* _Job item_
Transcribe every record verbatim.

* _Dataset excerpts_
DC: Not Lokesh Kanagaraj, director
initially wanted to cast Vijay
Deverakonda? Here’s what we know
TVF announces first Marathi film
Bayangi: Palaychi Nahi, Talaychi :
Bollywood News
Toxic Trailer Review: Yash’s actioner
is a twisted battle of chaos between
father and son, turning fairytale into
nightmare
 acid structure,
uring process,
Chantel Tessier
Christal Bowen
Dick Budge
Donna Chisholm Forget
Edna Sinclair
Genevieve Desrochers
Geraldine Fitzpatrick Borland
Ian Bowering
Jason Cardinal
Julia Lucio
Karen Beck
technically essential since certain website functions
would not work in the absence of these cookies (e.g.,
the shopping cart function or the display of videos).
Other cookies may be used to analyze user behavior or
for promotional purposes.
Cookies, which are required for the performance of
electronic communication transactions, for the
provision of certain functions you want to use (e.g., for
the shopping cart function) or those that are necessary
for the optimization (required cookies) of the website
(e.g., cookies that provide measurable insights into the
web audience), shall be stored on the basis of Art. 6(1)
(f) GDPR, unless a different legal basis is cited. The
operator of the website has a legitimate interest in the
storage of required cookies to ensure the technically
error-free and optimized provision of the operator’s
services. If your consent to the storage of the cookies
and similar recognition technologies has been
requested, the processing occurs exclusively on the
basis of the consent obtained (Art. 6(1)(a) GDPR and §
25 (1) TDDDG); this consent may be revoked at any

* _Solved exercise_
DC: Not Lokesh Kanagaraj, director
initially wanted to cast Vijay
Deverakonda? Here’s what we know
TVF announces first Marathi film
Bayangi: Palaychi Nahi, Talaychi :
Bollywood News
Toxic Trailer Review: Yash’s actioner
is a twisted battle of chaos between
father and son, turning fairytale into
nightmare
 acid structure,
uring process,
Chantel Tessier
Christal Bowen
Dick Budge
Donna Chisholm Forget
Edna Sinclair
Genevieve Desrochers
Geraldine Fitzpatrick Borland
Ian Bowering
Jason Cardinal
Julia Lucio
Karen Beck
technically essential since certain website functions
would not work in the absence of these cookies (e.g.,
the shopping cart function or the display of videos).
Other cookies may be used to analyze user behavior or
for promotional purposes.
Cookies, which are required for the performance of
electronic communication transactions, for the
provision of certain functions you want to use (e.g., for
the shopping cart function) or those that are necessary
for the optimization (required cookies) of the website
(e.g., cookies that provide measurable insights into the
web audience), shall be stored on the basis of Art. 6(1)
(f) GDPR, unless a different legal basis is cited. The
operator of the website has a legitimate interest in the
storage of required cookies to ensure the technically
error-free and optimized provision of the operator’s
services. If your consent to the storage of the cookies
and similar recognition technologies has been
requested, the processing occurs exclusively on the
basis of the consent obtained (Art. 6(1)(a) GDPR and §
25 (1) TDDDG); this consent may be revoked at any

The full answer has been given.